#### Brano scelto
▽
Eppure, nonostante tutte queste riserve, una cosa resta innegabile: che si conosca a memoria o meno l’esito di quell’ultimo ballo, che si ami o si odi Jordan, che si sia allenatori con esperienza ultraventennale nella pallacanestro oppure totalmente vergini cestisticamente parlando, è impossibile non rimanere incollati allo schermo.
Esaltandosi a ogni tuffo di Rodman, e togliendosi il cappello nel vedere la grandezza di Karl Malone che, dopo un’altra finale persa, sale sul pullman dei Bulls per stringere la mano a tutti gli avversari. Chiedendosi se quel primo “The Shot” contro Cleveland entrerà nuovamente, se Scottie riuscirà a rientrare in campo con la schiena rotta e se Bryon Russell cadrà un’altra volta a quel cambio di mano.
△
#### Materiale fornito
▽
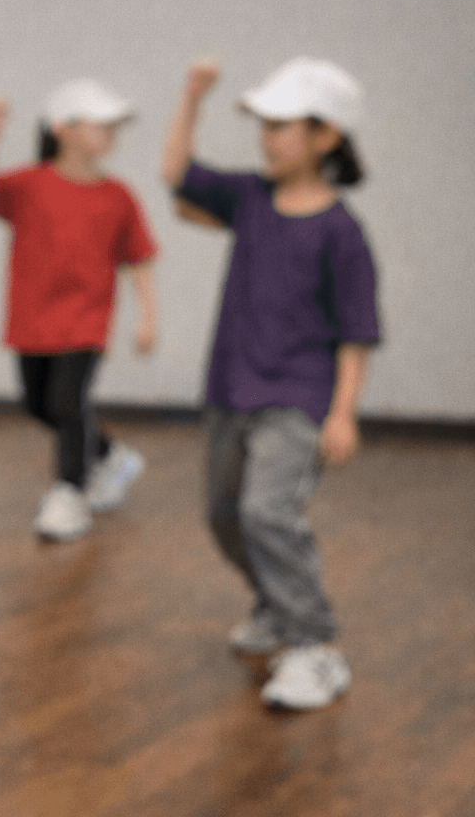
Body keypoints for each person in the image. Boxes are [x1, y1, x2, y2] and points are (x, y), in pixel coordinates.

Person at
△
#### Consegna
Prosegui il brano su Jordan e i Bulls dopo la sua ultima frase. Il materiale non serve.

#### La tua risposta
Sono immagini e momenti scolpiti nella Storia, che qualsiasi appassionato di basket non si stancherà mai di rivedere, ogni volta come se fosse la prima. E che al tempo stesso trasudano una potenza capace di stregare anche chi non ha mai visto una partita di pallacanestro in vita sua.
È la forza di Jordan, ed è la forza del basket. Che spesso, come questa serie ci ha ricordato una volta di più, tendono a essere la stessa identica cosa.